I think you already have a good grasp for exploring the various possibilities quite scientifically ☺️

refset13:11:25

@UH9091BLY I just realised another option here, which looking at my repl is faster than not or not-join (though probably still not faster than entity), is doing:

[(get-attr e :b :not) [n]]
[(= :not n)]
...where :not is a user-supplied default value

Tuomas13:11:06

Thanks for pointers. Relating to this same issue, I was thinking about somehow creating a sort of a tabular materialized view in mysql/pg if order by/aggregration queries prove to be too sluggish. Secondary indices seem a bit daunting to implement and Im not sure if they would even help but I guess you could insert/update/delete rows in a tx fn too and expose the data with something like walkable

refset14:11:04

Interesting - there are certainly a lot of tradeoffs to consider. Are the reports you are generating inherently interactive?

Tuomas08:11:13

Depends on what you mean by interactive. I am looking to support arbitrary filtering of items and sorting by attribute. Attribute could be something from the document, a computed value or an aggregate. I am hoping to be able to provide ”realtime” reports that are generated on load but also historic reports that could be generated by submitting a form and persisted for future referense/sharing.
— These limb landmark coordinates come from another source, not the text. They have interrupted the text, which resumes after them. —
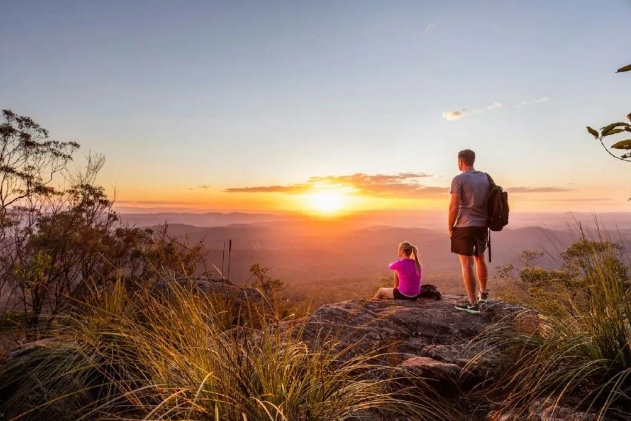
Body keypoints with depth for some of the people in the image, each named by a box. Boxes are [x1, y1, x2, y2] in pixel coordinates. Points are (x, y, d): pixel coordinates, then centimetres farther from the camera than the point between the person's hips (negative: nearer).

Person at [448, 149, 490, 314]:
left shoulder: (459, 179, -10)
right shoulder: (485, 177, 9)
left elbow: (454, 206, -14)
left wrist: (450, 227, -5)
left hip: (464, 226, -7)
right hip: (482, 225, 7)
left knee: (467, 264, -2)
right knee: (479, 259, 24)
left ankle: (473, 303, 1)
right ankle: (483, 292, 39)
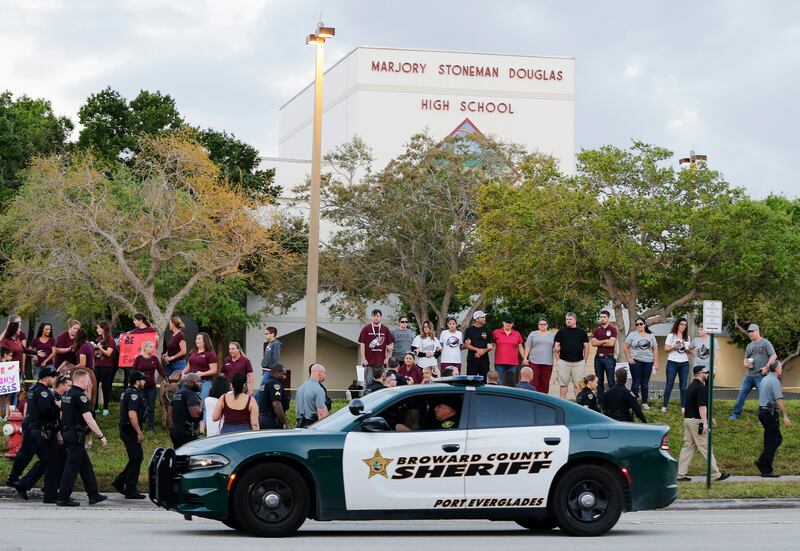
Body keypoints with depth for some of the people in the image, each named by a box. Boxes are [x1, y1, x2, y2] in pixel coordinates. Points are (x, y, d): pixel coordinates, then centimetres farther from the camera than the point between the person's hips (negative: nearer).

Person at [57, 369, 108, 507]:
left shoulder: (67, 395, 13)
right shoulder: (80, 396, -17)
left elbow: (62, 415, 20)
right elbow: (88, 419, -21)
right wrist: (101, 436, -18)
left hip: (67, 433, 10)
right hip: (76, 435, -10)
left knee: (86, 465, 14)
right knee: (72, 466, -5)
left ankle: (93, 495, 19)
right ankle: (63, 498, -3)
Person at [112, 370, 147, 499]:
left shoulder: (128, 392, 17)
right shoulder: (134, 394, -17)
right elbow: (132, 415, -25)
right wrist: (139, 432, -22)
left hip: (126, 430, 10)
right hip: (131, 431, -10)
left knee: (137, 458, 16)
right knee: (135, 460, -3)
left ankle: (119, 482, 17)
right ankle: (131, 491, 1)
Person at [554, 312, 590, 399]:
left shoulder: (582, 332, 11)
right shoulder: (561, 332, 10)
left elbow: (586, 347, 11)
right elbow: (556, 347, 8)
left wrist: (584, 360, 3)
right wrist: (558, 360, 0)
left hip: (579, 362, 0)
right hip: (564, 362, 0)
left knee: (578, 384, 0)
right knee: (563, 384, 1)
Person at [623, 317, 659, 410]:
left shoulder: (651, 336, 12)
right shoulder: (632, 335, 4)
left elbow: (655, 349, 12)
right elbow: (625, 347, 3)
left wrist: (656, 362, 5)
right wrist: (629, 358, -7)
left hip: (648, 361, 3)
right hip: (635, 361, -3)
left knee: (645, 383, 5)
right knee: (636, 382, -7)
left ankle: (645, 403, 12)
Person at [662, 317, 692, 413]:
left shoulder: (687, 337, 14)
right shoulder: (671, 336, 1)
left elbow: (688, 351, 18)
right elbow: (666, 349, -2)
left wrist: (689, 350, -5)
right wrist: (674, 347, -19)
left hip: (684, 363, 4)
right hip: (672, 362, -4)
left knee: (683, 385, 1)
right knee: (669, 384, -5)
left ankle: (683, 407, 4)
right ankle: (664, 406, -2)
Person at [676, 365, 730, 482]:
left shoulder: (692, 386, 17)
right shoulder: (701, 388, -14)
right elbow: (702, 406, -22)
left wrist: (709, 418, 31)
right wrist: (705, 423, -26)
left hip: (687, 419, 10)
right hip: (697, 421, -10)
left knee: (688, 446, 9)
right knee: (706, 448, -4)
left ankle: (681, 474, 5)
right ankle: (716, 474, 1)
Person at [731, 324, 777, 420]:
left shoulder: (765, 343, -3)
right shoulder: (749, 345, 16)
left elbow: (774, 356, -7)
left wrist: (766, 367, -15)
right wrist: (745, 364, 3)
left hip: (760, 375, -6)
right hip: (749, 375, 6)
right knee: (742, 394, 6)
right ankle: (735, 414, 14)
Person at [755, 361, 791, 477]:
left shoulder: (765, 379, 13)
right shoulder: (775, 381, -16)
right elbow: (779, 400, -23)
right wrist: (785, 416, -24)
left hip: (762, 410, 9)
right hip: (770, 413, -9)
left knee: (777, 439, 16)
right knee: (771, 442, -2)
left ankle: (762, 461, 11)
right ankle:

Historic reports are generated once by submitting a form, so I presume users dont expect it to be instant. Realtime reports on the other hand should be a lot faster because users dont actively generate them by submitting something, but instead just navigate to see

refset23:11:23

> Realtime reports Ah yes, that's exactly what I mean by interactive 🙂 I'd be happy to chat about this on a call next week, if you're free at all?